--- Data to examine ---
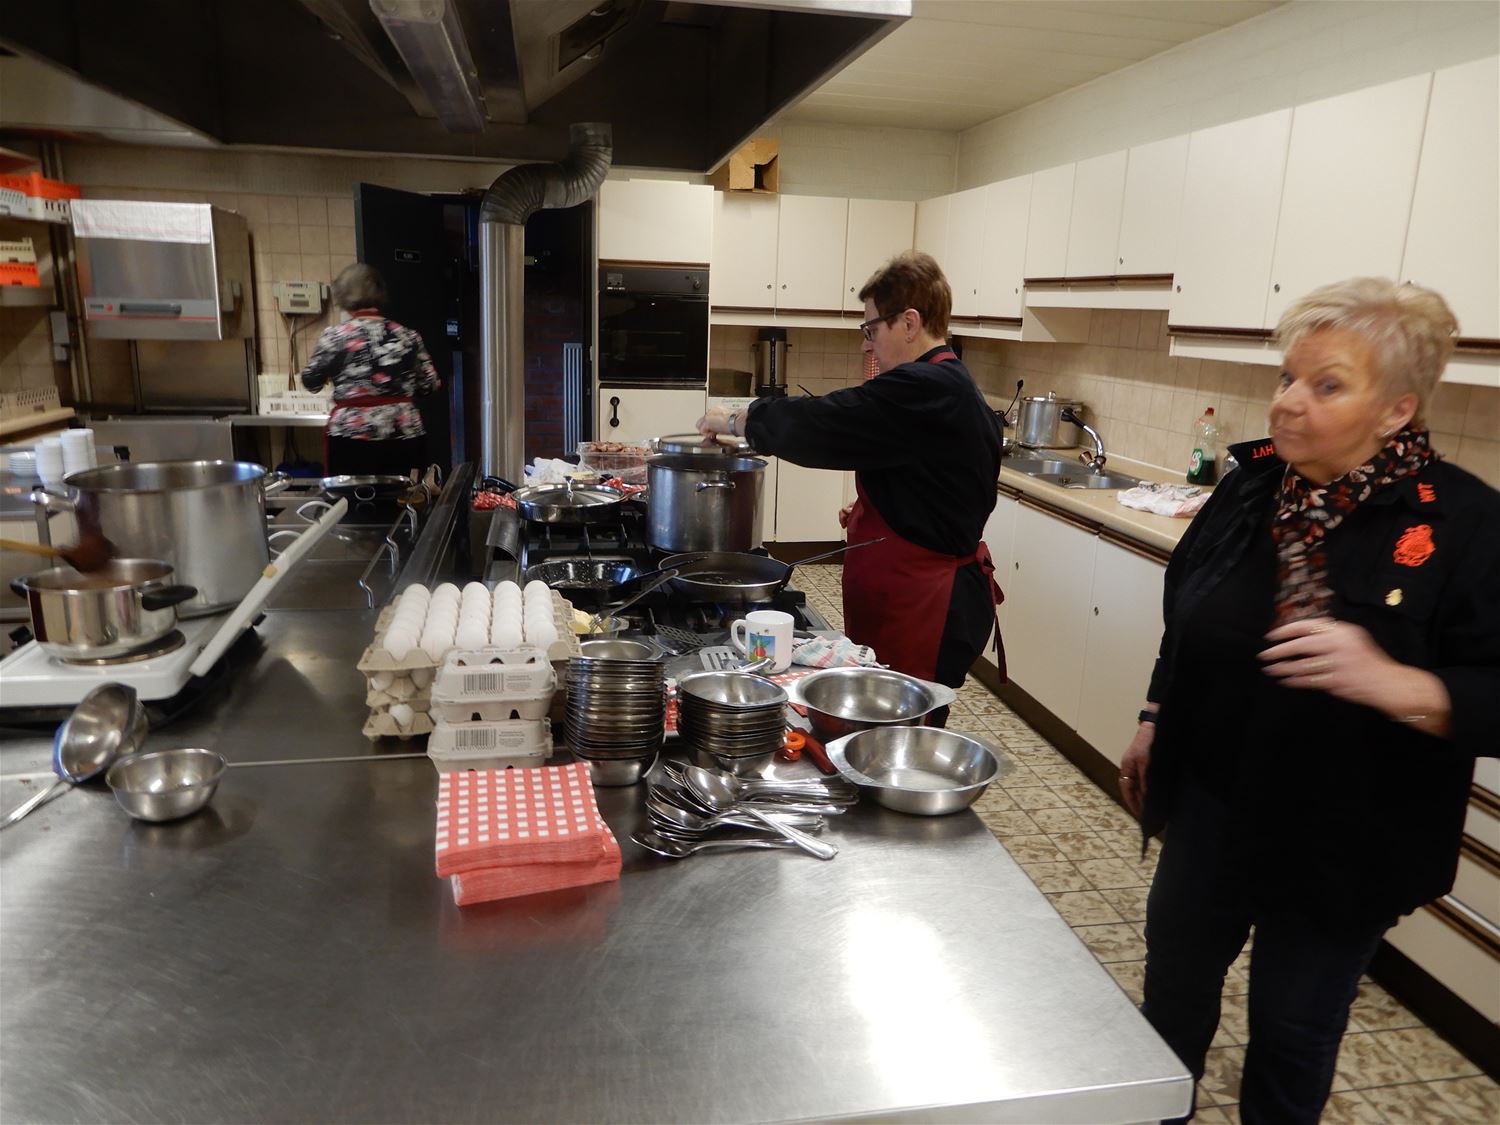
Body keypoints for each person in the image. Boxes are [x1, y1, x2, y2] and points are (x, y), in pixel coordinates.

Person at [1117, 277, 1500, 1124]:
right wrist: (1154, 718)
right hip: (1213, 807)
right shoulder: (1252, 485)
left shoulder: (1466, 524)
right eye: (1288, 377)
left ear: (1397, 410)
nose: (1288, 402)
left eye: (1326, 385)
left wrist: (1398, 681)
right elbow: (1191, 618)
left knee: (1292, 1033)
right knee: (1172, 989)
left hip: (1346, 840)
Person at [697, 252, 1003, 714]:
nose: (866, 345)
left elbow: (827, 422)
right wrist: (874, 505)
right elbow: (936, 484)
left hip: (924, 606)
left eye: (871, 329)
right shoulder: (944, 384)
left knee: (900, 729)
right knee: (880, 717)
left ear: (909, 323)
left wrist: (741, 418)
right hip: (913, 594)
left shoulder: (926, 387)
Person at [300, 263, 439, 476]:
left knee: (352, 495)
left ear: (343, 297)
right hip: (403, 432)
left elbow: (310, 380)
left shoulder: (334, 337)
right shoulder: (407, 335)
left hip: (351, 437)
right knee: (407, 494)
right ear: (379, 293)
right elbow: (430, 384)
---
A verbatim copy of the data, free of pictures, is the expected answer.

## [Response to this exercise]
Body keypoints for each person in the image. Boxes are [x1, y1, x2, y2] and points are (x, y), in pixel coordinates.

Person at [1117, 277, 1500, 1124]:
right wrist: (1154, 718)
right hip: (1213, 807)
right shoulder: (1252, 485)
left shoulder: (1466, 524)
right eye: (1288, 377)
left ear: (1397, 410)
nose: (1288, 402)
left eye: (1326, 385)
left wrist: (1398, 681)
right elbow: (1191, 618)
left knee: (1292, 1033)
right knee: (1172, 989)
left hip: (1346, 840)
Person at [697, 252, 1003, 714]:
nose: (866, 345)
left elbow: (827, 422)
right wrist: (874, 505)
right elbow: (936, 484)
left hip: (924, 606)
left eye: (871, 329)
right shoulder: (944, 384)
left knee: (900, 729)
right knee: (880, 717)
left ear: (909, 323)
left wrist: (741, 418)
right hip: (913, 594)
left shoulder: (926, 387)
Person at [300, 263, 439, 476]:
left knee: (352, 495)
left ear: (343, 297)
right hip: (403, 432)
left elbow: (310, 380)
left shoulder: (334, 337)
right shoulder: (407, 335)
left hip: (351, 437)
right knee: (407, 494)
right ear: (379, 293)
right elbow: (430, 384)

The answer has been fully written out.